Yep, and it is now tomorrow (Sunday). Coffee! Sugar!
Craig Osmond gave a really interesting paper on alterity, notions of justice, revenge and faciality evident in Kill Bill. He was trying to work towards a different conception of justice that included the didactic relationship of care to the other. Justice is problematic as it always involves a third character. I am not sure what was happening with Kill Bill, but Craig related it to the notion of the Sovereign and a state of exception (I immediately got my gumby freak on and started thinking about Mad Max!). I didn’t see the connection between Kill Bill and Craig’s construction of justice (which is justice that doesn’t involve a thirding of the relationship with the Other?? not sure, or maybe it was how to think the Other in a relationship of care, rather than in a juridical punitive sense of revenge??). His paper was purely an experiment to see if it would be worth using Kill Bill to help teach his (criminology) students about different conceptions of justice.

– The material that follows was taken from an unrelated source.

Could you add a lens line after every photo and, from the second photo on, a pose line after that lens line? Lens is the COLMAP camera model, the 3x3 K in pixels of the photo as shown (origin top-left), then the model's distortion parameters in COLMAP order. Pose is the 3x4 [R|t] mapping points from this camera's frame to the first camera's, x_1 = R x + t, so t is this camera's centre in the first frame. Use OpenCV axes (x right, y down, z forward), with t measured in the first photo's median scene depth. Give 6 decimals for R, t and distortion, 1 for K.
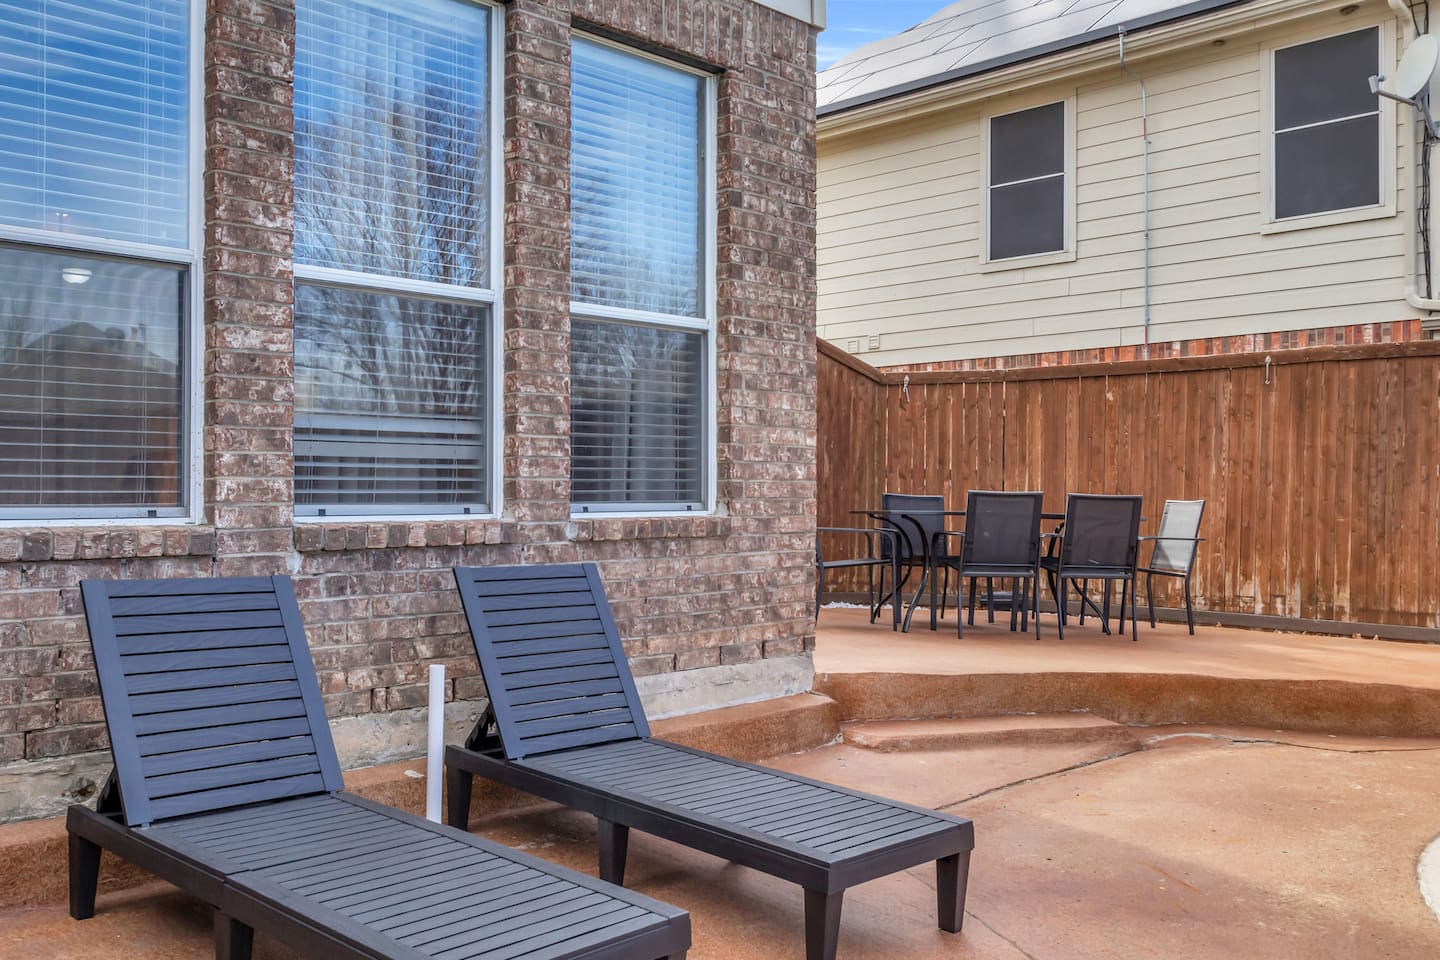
lens RADIAL K [[1296.3, 0, 719.1], [0, 1296.3, 486.2], [0, 0, 1]] dist [0.021203, 0.010153]
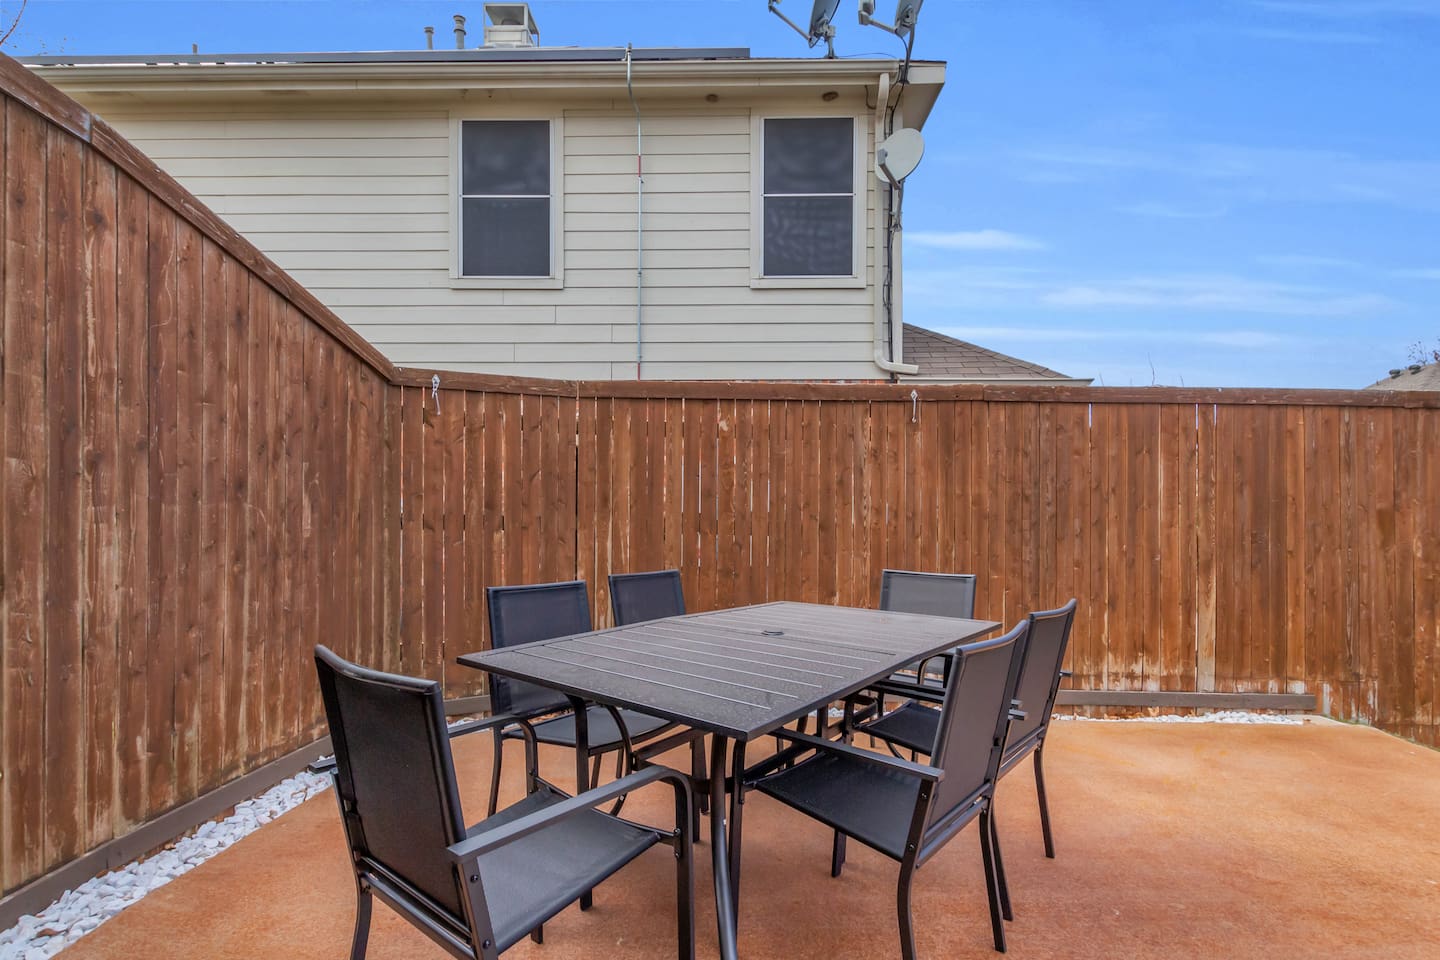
lens RADIAL K [[657.8, 0, 710.5], [0, 657.8, 508.1], [0, 0, 1]] dist [0.000621, -0.000009]
pose [[0.729090, -0.015435, 0.684244, 0.016258], [-0.007104, 0.999521, 0.030116, -0.028995], [-0.684381, -0.026818, 0.728631, 0.674038]]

Last paper on the day. Tim Roussos talked about the Tane Mahuta character in two of Witi Ihimaera’s novels. He discussed the tension between sexual identity and ethnicity or the identity shared with one’s tribe. I asked a totally dumb ass question, as I thought he had said that people excluded from their tribal identity because of their queer sexual identity made their own tribe. I understood this in a literal sense! So I asked a question about how they reproduce the ‘tribeness’ of a tribe with no history or familial linkage. Dumb ass!

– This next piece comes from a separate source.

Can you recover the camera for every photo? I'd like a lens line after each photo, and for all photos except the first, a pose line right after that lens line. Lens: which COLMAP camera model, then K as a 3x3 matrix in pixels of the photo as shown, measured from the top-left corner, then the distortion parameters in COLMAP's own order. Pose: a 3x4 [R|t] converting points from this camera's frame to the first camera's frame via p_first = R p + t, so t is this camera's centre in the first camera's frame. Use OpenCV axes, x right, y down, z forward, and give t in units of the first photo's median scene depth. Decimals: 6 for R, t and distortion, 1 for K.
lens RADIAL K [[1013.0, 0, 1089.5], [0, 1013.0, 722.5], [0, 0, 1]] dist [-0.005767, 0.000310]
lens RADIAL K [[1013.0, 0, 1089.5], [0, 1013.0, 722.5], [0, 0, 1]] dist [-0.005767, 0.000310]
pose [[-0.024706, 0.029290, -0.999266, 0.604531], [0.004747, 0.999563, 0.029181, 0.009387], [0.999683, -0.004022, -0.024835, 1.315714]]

It was all over and I was feeling a bit tired. So I bought a couple of beers on my way into Newtown, I gave Sandy a bell to see what was up, as I thought being woke up with a beer would be nice. He was off having department drinks at USyd. With some time to kill I just went home and freshened up. Came back and everyone was getting stuck into it. The dinner was held at the Bank Hotel and the cheapest thing on the menu were 4 shishkebab things for $18.90. In the spirit of the conference we (Shane, Sandy and I) refused to pay that much and had an anti-dinner of beer and other people’s left-overs. We stopped doing this after we found some rather large bugs in some rice that had been put off to one side.
Everyone was getting pretty raucous and fired-up. Earlier in the night there was a Melbourne/Sydney table split, which was weird! The Melbourne dudes were drinking red wine. haha. It was good mixing with people from English and Literary studies as it gets me out of my Cultural Studies comfort zone. The numbers eventually whittled down to about roughly a dozen. Plus I met some dude who said he was an anarchist, but operated from a rigid disciplinised conception of the academy (“I do anthropology!”). He was good value. Sandy also mentions him in his account of the night.

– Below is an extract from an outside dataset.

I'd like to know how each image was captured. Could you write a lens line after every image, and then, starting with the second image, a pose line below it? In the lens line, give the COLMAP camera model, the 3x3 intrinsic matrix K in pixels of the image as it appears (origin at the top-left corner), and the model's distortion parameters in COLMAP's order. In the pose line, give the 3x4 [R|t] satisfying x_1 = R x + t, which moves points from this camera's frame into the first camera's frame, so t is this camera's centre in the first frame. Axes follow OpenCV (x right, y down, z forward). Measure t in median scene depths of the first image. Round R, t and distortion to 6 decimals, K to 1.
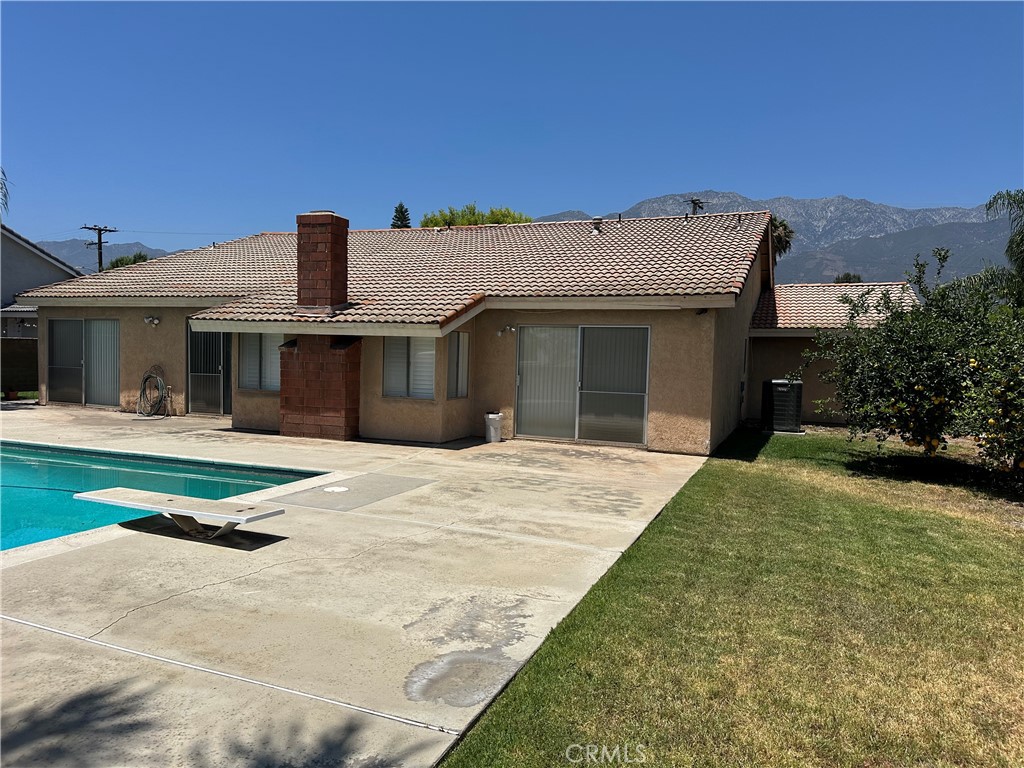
lens RADIAL K [[703.4, 0, 511.3], [0, 703.4, 385.0], [0, 0, 1]] dist [0.052941, 0.000719]
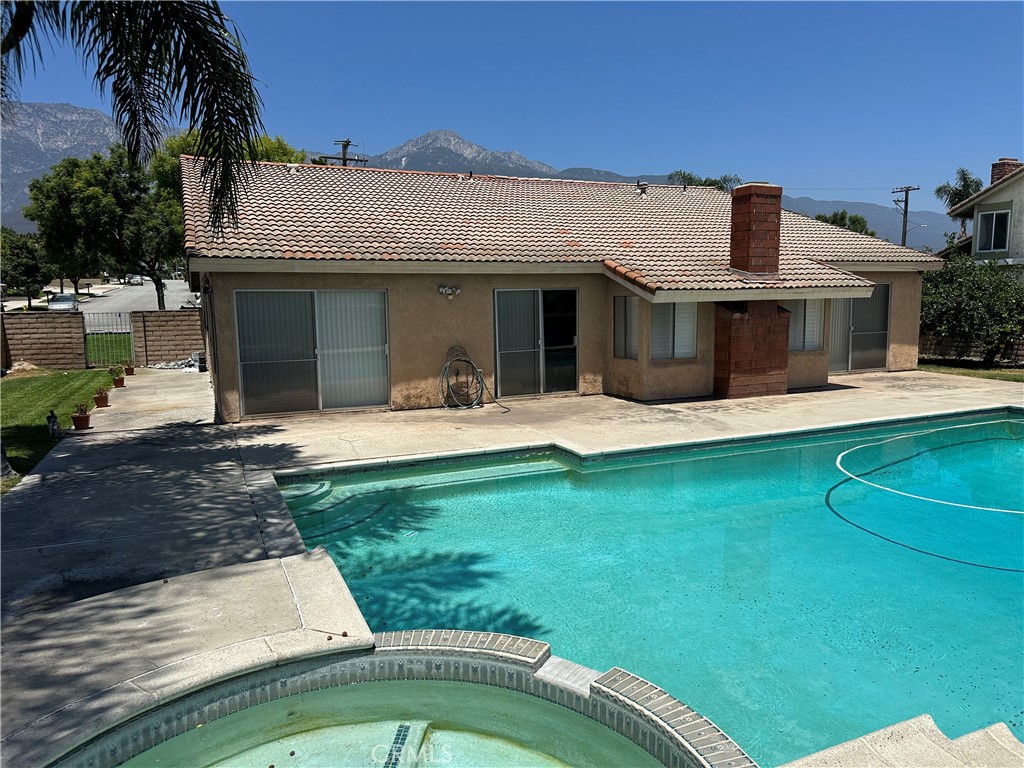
lens RADIAL K [[713.4, 0, 512.3], [0, 713.4, 386.2], [0, 0, 1]] dist [-0.008334, -0.002133]
pose [[0.726346, -0.128508, 0.675209, -1.282431], [0.067376, 0.990947, 0.116122, -0.091955], [-0.684019, -0.038852, 0.728429, 0.463663]]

After the Bank things kind of fell apart a bit. I got a kebab. Sweet. Then we went from an aborted attempt to party on at the Town Hall to the Zanzi and that is when I went home.
Low points of the night. I didn’t get a game of pool in, which sucked deluxe. Plus I was refused entry at the very end of the night in to the Zanzi bar. The dude asked me if I had been drinking. I said, yes! He said, “Not tonight, mate.” Well, can you ask a more retarded question at 3:30am on a Friday night? Of course I had been been drinking! Next time I will tell the bouncer I had been doing lines, then we’ll see where we get. He was obviously scared that I was the same size as him hahaha!!! Fuckin bouncers.
But all in all I had fun. Met some new people, heard some cool papers and had some laughs.